Enacting Change through Everyday Choices

It’s February and love is in the air, and so is the smell of chocolate as those bright red heart shaped boxes line the shelves. Valentine’s Day is right around the corner and so is Lent, so I have your first challenge. I mentioned this briefly in my last blog and gave a brief overview of some of the things I do to bring about change with our environment and human rights.

So now it’s your turn. Challenge No. 1: Don’t worry. I’m not going to ask you to give up chocolate. I would never ask you to do something I couldn’t do. What I am going to ask you to do is to buy fair trade chocolate, chocolate sourced from Latin America, single-origin or “bean-to-bar” chocolate or chocolate bearing a label that promises ethical (and third-party-verified) production and ask your loved ones to do the same. Here’s why…

Every day 2.1 million child laborers in West Africa work often work from 6 a.m. until sundown in deplorable conditions just so we can enjoy it here. As the chocolate industry has grown over the years, so has the demand for cheap cocoa. However, our cheap chocolate that we can buy readily in stores comes at a cost of children’s well-being, who are sometimes sold to traffickers or farm owners by their own relatives, who are unaware of the dangerous work environment and lack of any provision for an education. Sometimes traffickers abduct the young children from small villages and may not see their families for years, if ever. Other times, children are promised something as simple as a bicycle, which they will never see. Most children who labor on cocoa farms are between ages of 12 and 16 but reporters have found children as young as five.

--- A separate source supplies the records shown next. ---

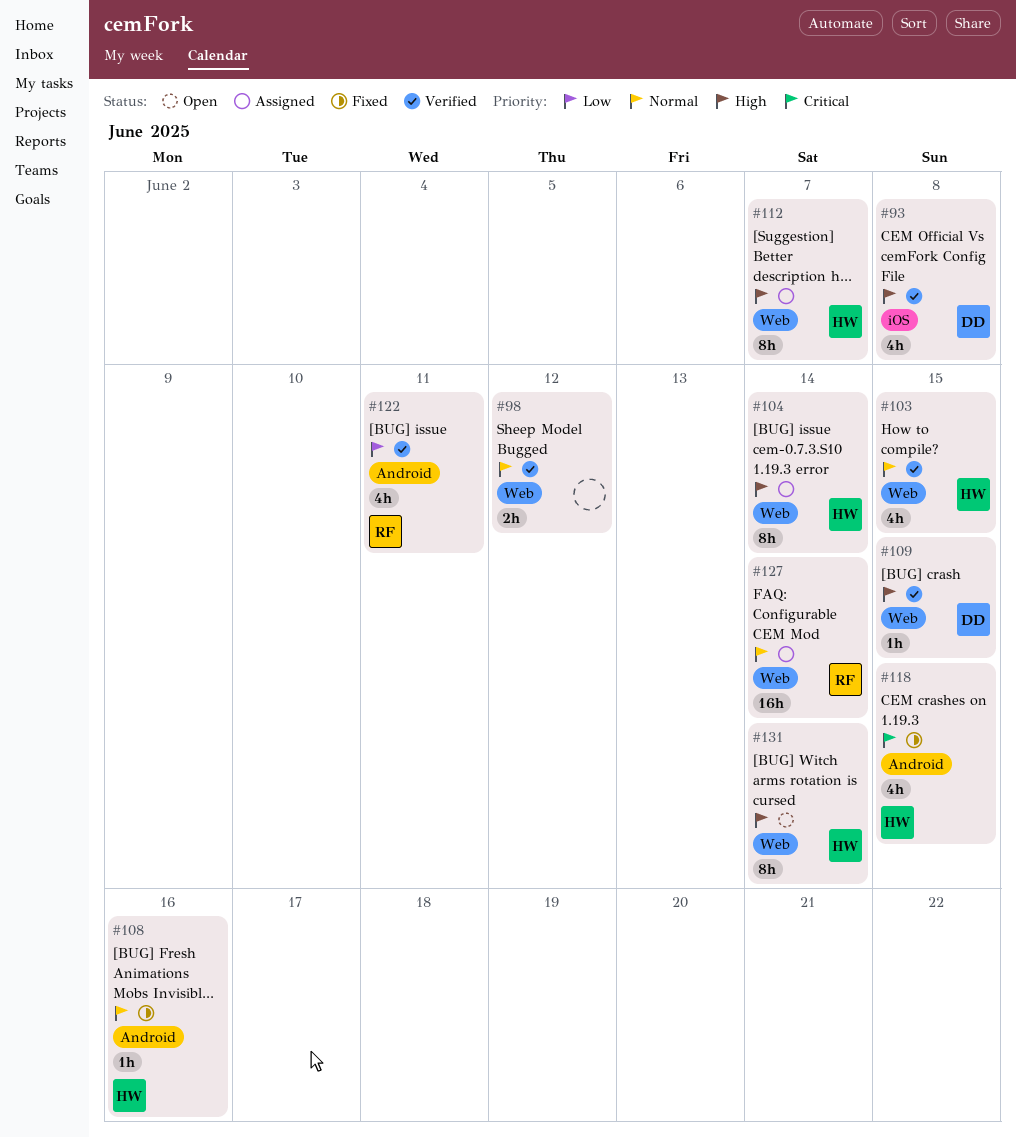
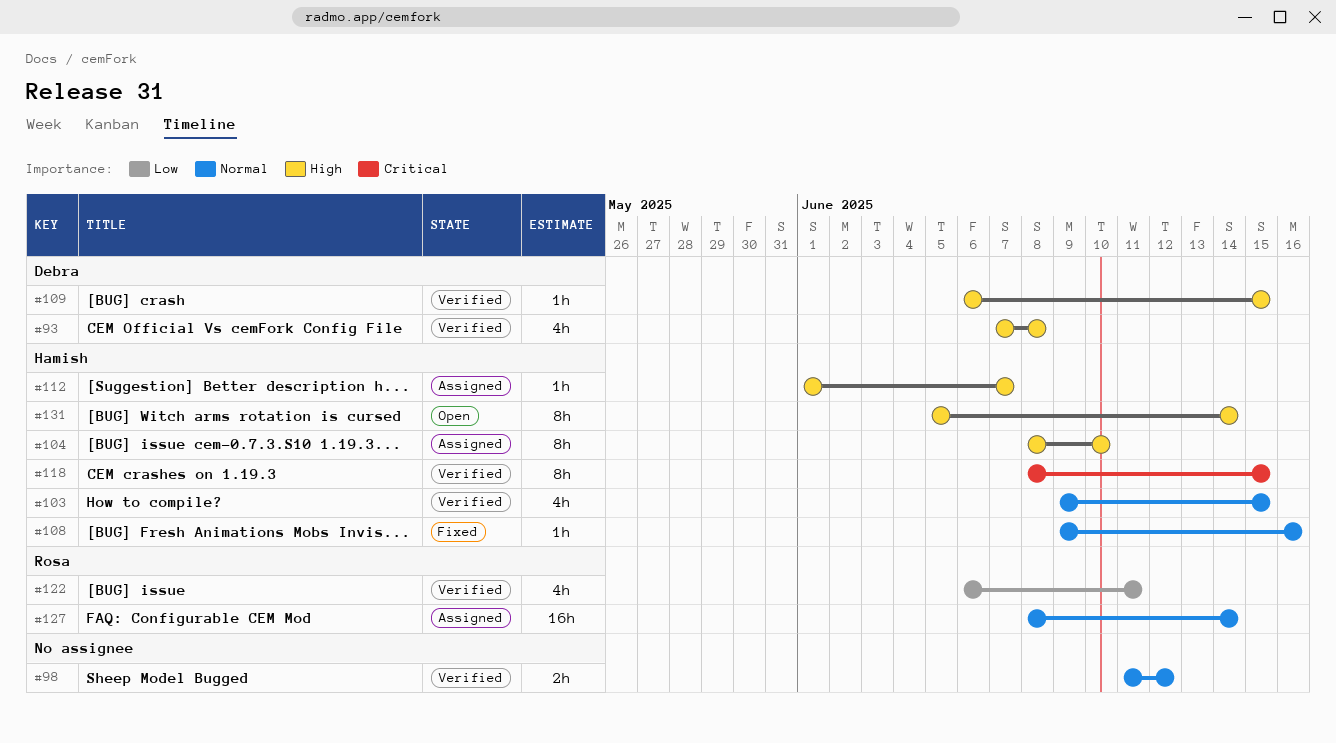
#104, due: Jun 14 -> Jun 10
#112, estimate: 8h -> 1h
#118, status: Fixed -> Verified
#118, estimate: 4h -> 8h

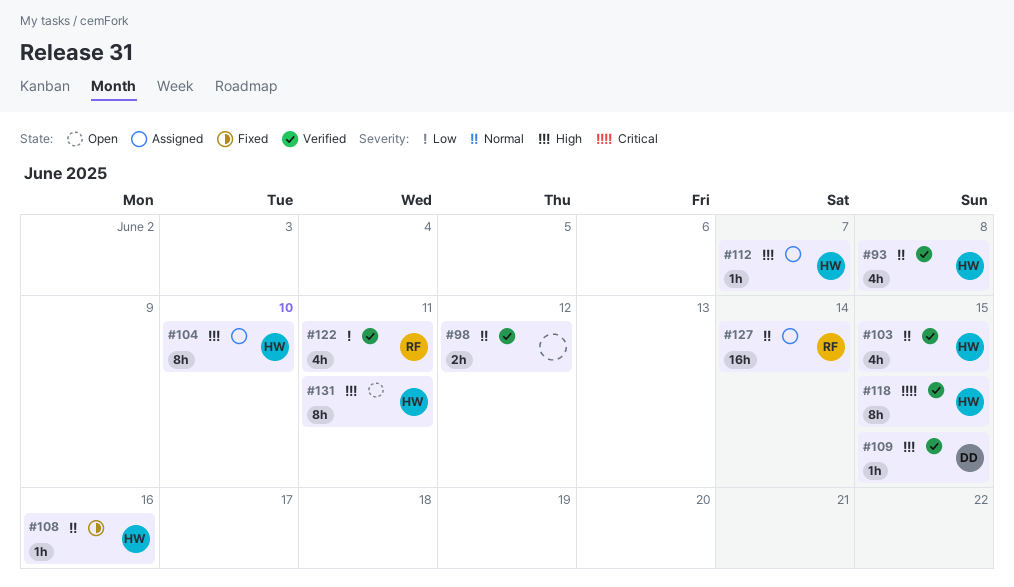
#93, owner: Debra -> Hamish
#93, priority: High -> Normal
#131, due: Jun 14 -> Jun 11

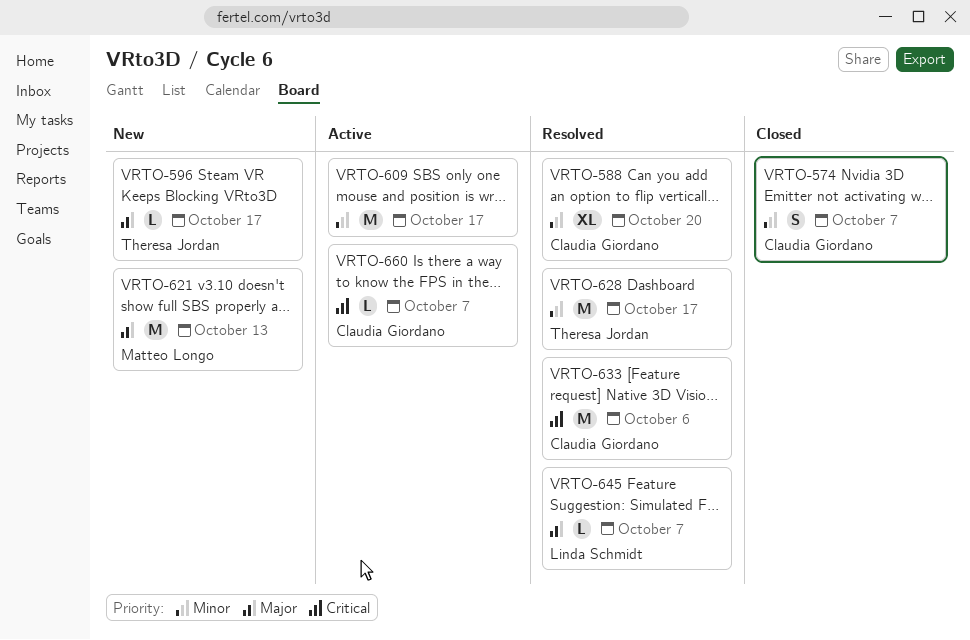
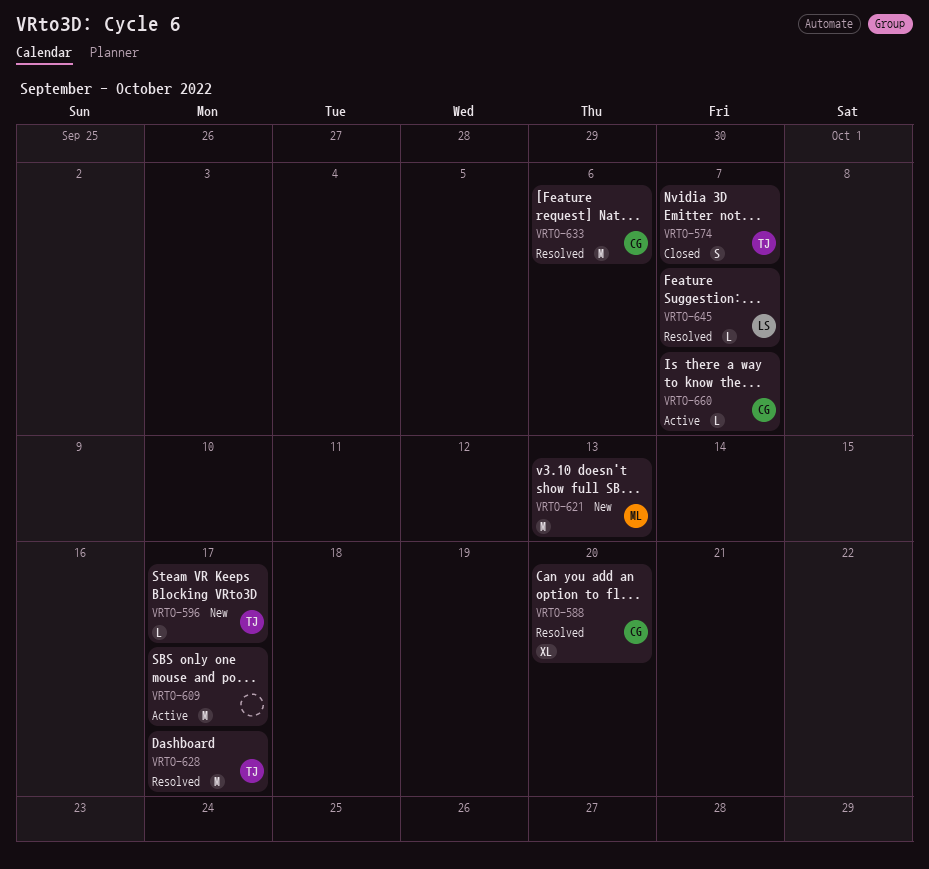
VRTO-574, owner: Claudia Giordano -> Theresa Jordan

When these children work too slowly or try to escape, they are whipped and sometimes locked up at night to prevent them from escaping. One survivor was nine when he started working on the cocoa farm and slept on black plastic under a shelter. His diet was limited to bananas and yams. They never even taste the chocolate they work so hard to produce. Another former cocoa slave, Aly Diabate, told reporters that the beatings were part of his life. When asked what he would tell people who eat chocolate from slave labor, his response was that they enjoyed something that he suffered to make, adding “when people eat chocolate, they are eating my flesh.”

Hershey’s has not thoroughly addressed accusations of child labor and refuses to release any information about where it sources its cocoa. Aside from Western Africa, a significant amount of cocoa is grown in Latin America, where while some farms may employ these practices, it is not as widely documented as in Western Africa.

Consumers play a significant role in diminishing the food industry’s injustices. For a list of recommended chocolates, visit http://www.foodispower.org/chocolate-list/ and download its app. One simple change. Something that will barely put a dent in your grocery budget. One small thing that you can do that can make a world of difference.

To take it a step further, contact Hershey’s and Nestle to encourage them to get their cocoa from only ethically sourced suppliers. Please feel free to use some of my talking points above.

Imagine if everyone started to demand chocolate produced using fair labor practices. What would happen? It would reinvent the industry. No demand. No supply — and changes would begin to happen.